A precise time-step integration method by step-response and impulsive-response matrices for dynamic problems

In this paper, a precise time-step integration method for dynamic problems is presented. The second-order differential equations for dynamic problems are manipulated directly. A general damping matrix is considered. The transient responses are expressed in terms of the steady-state responses, the given initial conditions and the step-response and impulsive-response matrices. The steady-state responses for various types of excitations are readily obtainable. The computation of the step-response and impulsive-response matrices and their time derivatives are studied in this paper. A direct computation of these matrices using the Taylor series solutions is not efficient when the time-step size Delta t is not small.
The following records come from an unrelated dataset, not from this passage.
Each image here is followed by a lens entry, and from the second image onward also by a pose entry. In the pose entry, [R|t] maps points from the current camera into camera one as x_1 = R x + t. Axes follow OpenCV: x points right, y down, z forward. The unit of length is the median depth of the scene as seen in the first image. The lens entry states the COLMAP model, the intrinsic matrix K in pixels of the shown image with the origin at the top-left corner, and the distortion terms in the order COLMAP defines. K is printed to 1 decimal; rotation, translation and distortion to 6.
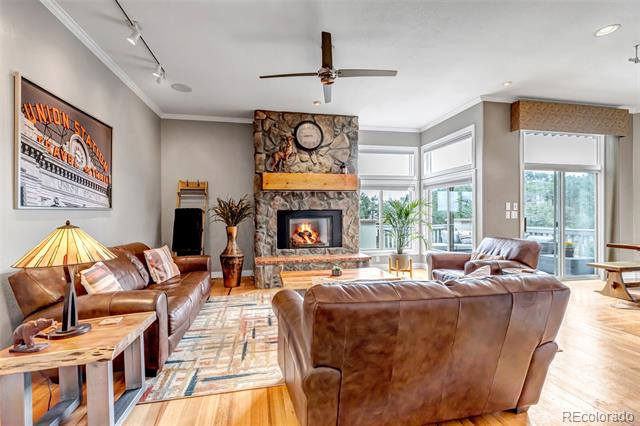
lens RADIAL K [[295.1, 0, 320.0], [0, 295.1, 213.0], [0, 0, 1]] dist [0.003887, 0.000351]
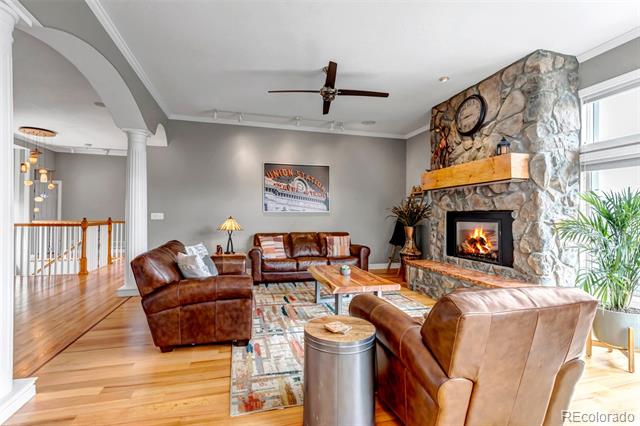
lens RADIAL K [[295.1, 0, 320.0], [0, 295.1, 213.0], [0, 0, 1]] dist [0.003887, 0.000351]
pose [[0.066625, -0.000786, -0.997778, 0.715441], [-0.003029, 0.999995, -0.000990, -0.002589], [0.997773, 0.003089, 0.066623, 0.557682]]
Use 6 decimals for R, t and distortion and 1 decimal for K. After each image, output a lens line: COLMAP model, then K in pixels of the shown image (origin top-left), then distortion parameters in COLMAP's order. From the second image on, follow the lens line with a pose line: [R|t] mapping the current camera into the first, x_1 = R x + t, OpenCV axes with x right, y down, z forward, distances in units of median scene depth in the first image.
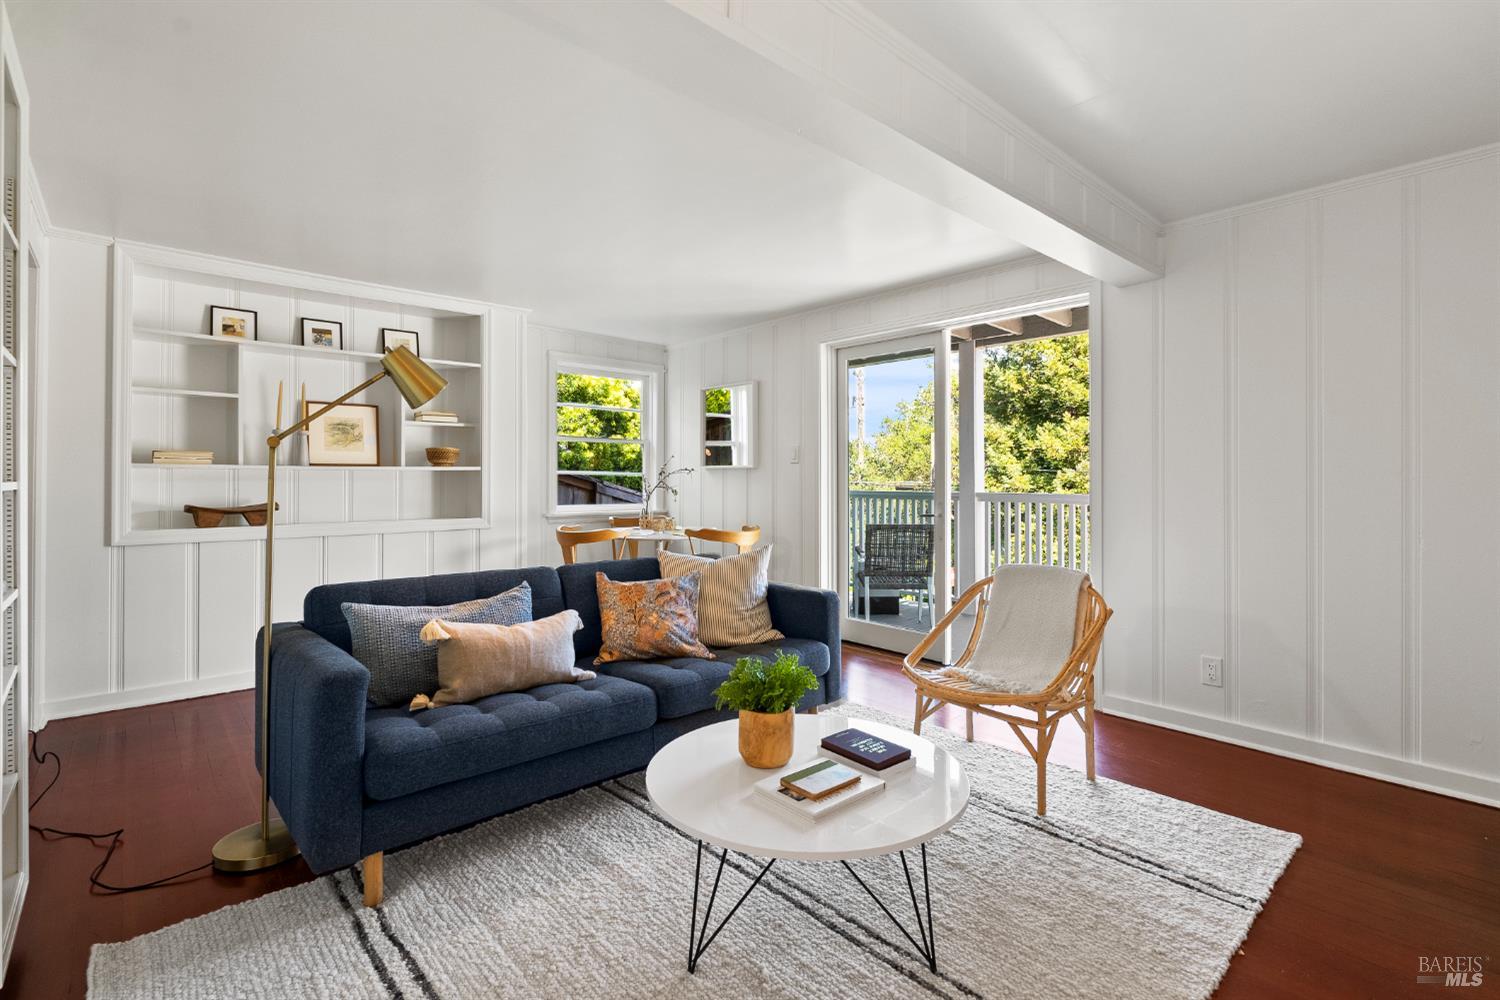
lens RADIAL K [[693.6, 0, 788.0], [0, 693.6, 480.6], [0, 0, 1]] dist [-0.003703, -0.001513]
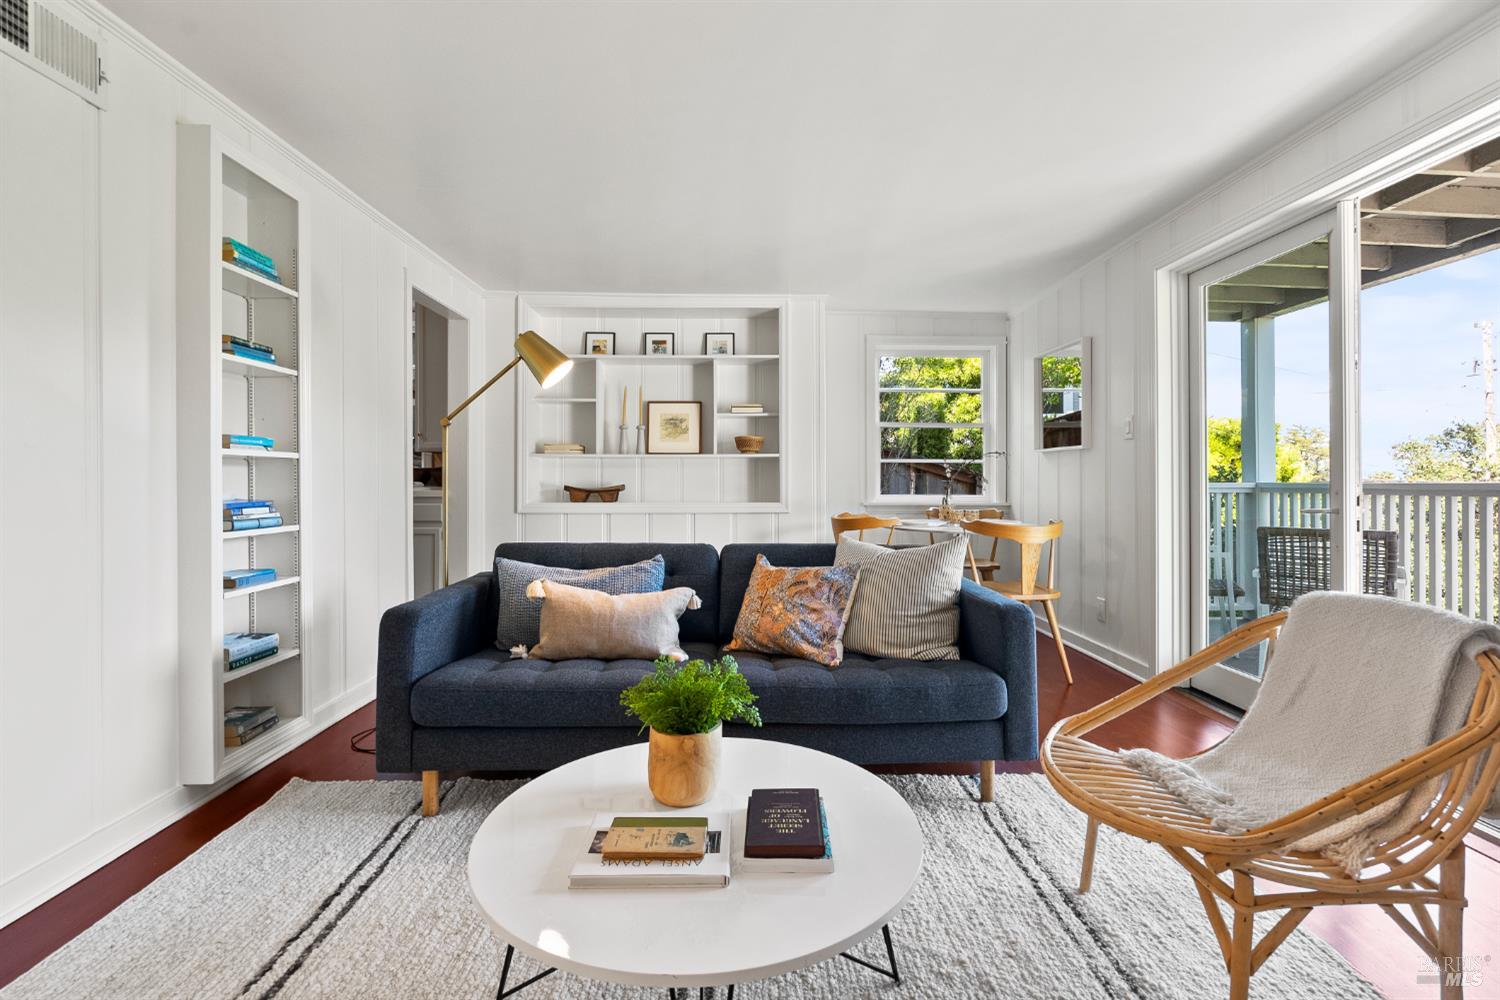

In this paper, the recurrence formulae relating the response matrices at t = Delta t to those at t = Delta t/2 are constructed. A recursive procedure is proposed to evaluate these matrices at t = Delta t from the matrices at t = Delta t/2(m). The matrices at t = Delta t/2(m) are obtained from the Taylor series solutions. To improve the computational efficiency, the relations between the response matrices and their time derivatives are investigated. In addition, these matrices are expressed in terms of two symmetric matrices that can also be evaluated recursively. Besides, from the physical point of view, these matrices should be banded for small Delta t. Both the stability and accuracy characteristics of the present algorithm are studied. Three numerical examples are used to illustrate the highly precise and stable algorithm. (C) 1997 John Wiley & Sons, Ltd.